Terceira eleição em Israel

Desta vez, Bibi não tem maioria para desfazer o parlamento e convocar novas eleições. Elas só podem acontecer se nenhum partido que receba o mandato do presidente consiga formar um governo e é isso que está por acontecer. Aqui ninguém quer acreditar nesta possibilidade

Brasil, Israel e os anões morais
Brasil, Israel e os anões morais (Foto: POOL)

Israel deve voltar a ter novas eleições em breve. Um impasse nos resultados desta que foi uma eleição inédita por conta do impasse da anterior, não resolveu o problema da formação de um governo.

O atual primeiro ministro não conseguiu uma maioria somando seus aliados naturais do governo anterior. O mesmo acontece com o partido Azul e Branco.
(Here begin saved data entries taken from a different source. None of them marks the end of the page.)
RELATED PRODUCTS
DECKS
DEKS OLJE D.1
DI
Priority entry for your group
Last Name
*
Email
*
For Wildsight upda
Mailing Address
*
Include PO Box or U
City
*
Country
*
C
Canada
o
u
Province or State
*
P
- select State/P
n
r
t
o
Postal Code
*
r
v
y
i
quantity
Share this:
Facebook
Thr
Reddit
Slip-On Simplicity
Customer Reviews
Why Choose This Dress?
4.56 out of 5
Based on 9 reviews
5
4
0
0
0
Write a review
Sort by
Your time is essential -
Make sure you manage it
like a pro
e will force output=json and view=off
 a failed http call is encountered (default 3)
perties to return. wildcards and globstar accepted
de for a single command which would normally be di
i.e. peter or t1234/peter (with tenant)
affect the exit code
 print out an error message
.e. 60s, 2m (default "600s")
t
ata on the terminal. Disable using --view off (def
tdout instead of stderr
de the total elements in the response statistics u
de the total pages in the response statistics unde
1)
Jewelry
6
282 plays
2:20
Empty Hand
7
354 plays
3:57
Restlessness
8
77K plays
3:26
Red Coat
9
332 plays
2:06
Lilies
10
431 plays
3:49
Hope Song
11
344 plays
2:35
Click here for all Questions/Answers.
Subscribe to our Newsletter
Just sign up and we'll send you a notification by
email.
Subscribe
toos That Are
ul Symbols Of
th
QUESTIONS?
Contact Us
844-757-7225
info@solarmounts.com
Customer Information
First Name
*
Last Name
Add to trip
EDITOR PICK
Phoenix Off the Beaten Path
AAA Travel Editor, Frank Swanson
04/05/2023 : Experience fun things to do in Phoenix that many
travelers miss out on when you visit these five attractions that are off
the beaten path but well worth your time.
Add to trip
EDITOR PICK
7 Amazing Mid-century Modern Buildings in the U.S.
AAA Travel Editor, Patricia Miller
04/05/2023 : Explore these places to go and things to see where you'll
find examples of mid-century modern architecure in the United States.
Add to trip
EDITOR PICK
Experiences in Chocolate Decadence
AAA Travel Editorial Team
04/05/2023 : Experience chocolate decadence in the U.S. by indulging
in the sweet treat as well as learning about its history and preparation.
Mesmo vencendo em número de cadeiras, uma a mais do que o Likud, não consegue formar uma maioria para governar.

Os atores desta novela mexicana, são partidos ideológicos, paternalistas, religiosos e neutros. O conflito entre uns e outros é imenso e a conciliação quase impossível.

A direita em Israel representa a maioria do povo se acrescentarmos uma pitada de religião. Assim, o Likud, o partido Direita e os dois partidos religiosos compõe a coalizão natural destas forças. Juntos eles chegam a 55 cadeiras. O parlamento Israelense conhecido como a Knesset, tem 120 cadeiras com sistema parlamentarista, são necessários, no mínimo, 61 votos para se formar um governo.

O Likud que já foi um partido laico liberal de direita, passou a ser um partido conservador. Os partidos religiosos que eram afeitos somente aos assuntos pertinentes a religião, se tornaram de direita. Os três formam atualmente um campo inseparável. Junto com eles o partido Direita que é uma combinação de laicos de direita com extremistas religiosos de direita que conseguiram 7 mandatos.

O quinto partido desta receita é o Israel é Nossa Casa. Eles são o que o Likud foi um dia, um partido laico liberal de direita. Não aceitam a ditadura religiosa. Foram eles que derrubaram a coalizão anterior, justamente por discordarem de seus parceiros de governo religiosos. Seu líder é Avigdor Liberman, um imigrante da Rússia. Tanto eles como o Likud, são dois partidos paternalistas. Sem seus líderes teriam pouca, ou nenhuma representatividade. Liberman não aceita um governo com religiosos e sua proposta é de uma coalizão entre o Likud, o Azul e Branco e o seu partido.

Do outro lado temos a Lista Árabe Unida que chegou a 13 mandatos, três a mais do que tinham, graças a expressiva votação dos cidadãos árabes. Como não são partidos sionistas, eles historicamente não entram em nenhum governo. O interessante é que no caso de haver um governo de união nacional, eles seriam o maior partido de oposição e com isso seu líder teria o posto de líder da oposição, algo inédito na história de Israel.

Os dois partidos de esquerda o Trabalhista e o Campo Democrático chegaram a 11 cadeiras. Seriam parceiros naturais de um governo de centro-esquerda. De fato, se somarmos as 32 do Azul e Branco chegam a 43 e se a lista árabe fosse fazer parte, 56! Uma a mais que a direita.

Agora vamos aos problemas. Liberman com respeitáveis 9 cadeiras já disse antes, e reafirmou agora, que não aceita outra coisa que não seja um governo do Likud com o Azul e Branco com ele, ou sem ele. Sendo assim, não aceita formar governo com o Likud e seus aliados, tampouco com o Azul e Branco e os seus aliados.

A proposta do Azul e Branco foi de tirar Bibi do poder e não formar governo do qual ele fosse parte, nem ele e nem os religiosos. Acontece que o Likud não aceita substituir Bibi e muito menos abandonar os religiosos.

Bibi vai pressionar Liberman de todas as maneiras possíveis e imagináveis. Talvez até ofereça um ano como primeiro ministro, jogando com o ego dele que não esconde seu desejo de um dia ser o chefe da nação. Eu não acredito que possa funcionar, mas nunca despreze o ego de um político.

Não havendo acordo, Bibi vai culpar novamente Liberman pela sua intransigência. Liberman vai culpar o Bibi pelo seu apego ao poder. Gantz do Azul e Branco vai propor ao Likud a substituição de Bibi e vai escutar um retumbante não como resposta. Vai culpar Bibi por seu apego ao poder e Bibi vai culpar Gantz por sua impertinência.

Desta vez, Bibi não tem maioria para desfazer o parlamento e convocar novas eleições. Elas só podem acontecer se nenhum partido que receba o mandato do presidente consiga formar um governo e é isso que está por acontecer.

Aqui ninguém quer acreditar nesta possibilidade. Tampouco apontam uma solução e diante do impasse Israel pode voltar as urnas pela terceira vez sem que a raiz do problema chamado Bibi seja solucionado.